To predict which cell sites may experience an outage, G-Climate uses historical and current weather data and site information.
This allows Globe to optimize the location of engineers, supplies and backup power to prevent or reduce customer downtime.
G-Climate aims to improve restoration time by 30 percent to benefit subscribers impacted by typhoons. Other potential benefits include a reduction in revenue loss, infrastructure damage and restoration costs, and time spent submitting insurance claims.

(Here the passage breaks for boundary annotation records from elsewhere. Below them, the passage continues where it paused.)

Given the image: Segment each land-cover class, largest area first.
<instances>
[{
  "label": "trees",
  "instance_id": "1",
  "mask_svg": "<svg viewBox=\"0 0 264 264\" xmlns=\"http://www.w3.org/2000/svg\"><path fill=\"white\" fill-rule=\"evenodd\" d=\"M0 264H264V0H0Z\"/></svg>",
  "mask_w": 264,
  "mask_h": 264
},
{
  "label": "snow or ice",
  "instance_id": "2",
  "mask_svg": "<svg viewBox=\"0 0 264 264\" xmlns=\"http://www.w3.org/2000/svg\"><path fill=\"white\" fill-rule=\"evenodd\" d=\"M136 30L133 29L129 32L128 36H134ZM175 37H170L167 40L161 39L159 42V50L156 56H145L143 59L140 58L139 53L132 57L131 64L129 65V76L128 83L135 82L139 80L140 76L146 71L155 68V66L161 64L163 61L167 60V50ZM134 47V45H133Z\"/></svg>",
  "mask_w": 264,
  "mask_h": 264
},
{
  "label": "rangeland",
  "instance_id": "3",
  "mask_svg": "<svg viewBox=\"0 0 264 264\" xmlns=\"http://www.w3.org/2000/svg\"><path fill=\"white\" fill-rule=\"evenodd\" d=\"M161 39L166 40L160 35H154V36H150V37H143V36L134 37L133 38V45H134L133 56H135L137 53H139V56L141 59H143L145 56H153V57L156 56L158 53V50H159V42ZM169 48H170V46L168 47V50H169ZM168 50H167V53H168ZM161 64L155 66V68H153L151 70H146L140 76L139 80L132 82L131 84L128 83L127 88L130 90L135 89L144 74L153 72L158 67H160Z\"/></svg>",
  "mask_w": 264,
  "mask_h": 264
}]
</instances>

Globe engineers will use G-Climate instead of compiling multiple types of information to get weather forecasts and daily updates.
Engineers assigned to a particular area receive email notifications on outage predictions for the cell sites within their area, allowing them to take precautionary measures. G-Climate’s machine learning automatically analyzes multiple sources of information throughout the day including historic cell site information and updated weather information.
G-Climate will be integrated in the network operation’s ticketing system so that engineers are able to inspect a site prior to a typhoon’s landfall. Restoration efforts, however, may still be impacted by multiple fiber cuts, and road-clearing operations.
To ensure network resiliency and business continuity, Globe equips key sites with relevant access technologies and redundant transport facilities in the event of an area-wide outage, fortifies transport facilities, and complements backup environment-friendly batteries with higher capacity generator sets to address prolonged commercial power outages.
Globe also invested in rapid-deployment solutions for stop-gap approaches and quick fixes in areas that need immediate support in times of disasters. This includes Cell Site On Wheels (COW) and Tower on Wheels (TOW), which are retractable towers that can be deployed quickly to provide temporary coverage and capacity in areas affected by network outage.
Other solutions include the Cellsite-on-a-Light Truck (COLT), Genset-on-a-Truck (GOAT) mobile generators and Network-in-a-Box (NIB) portable cell sites, which can be set up in strategic locations to provide temporary coverage and capacity in these affected areas.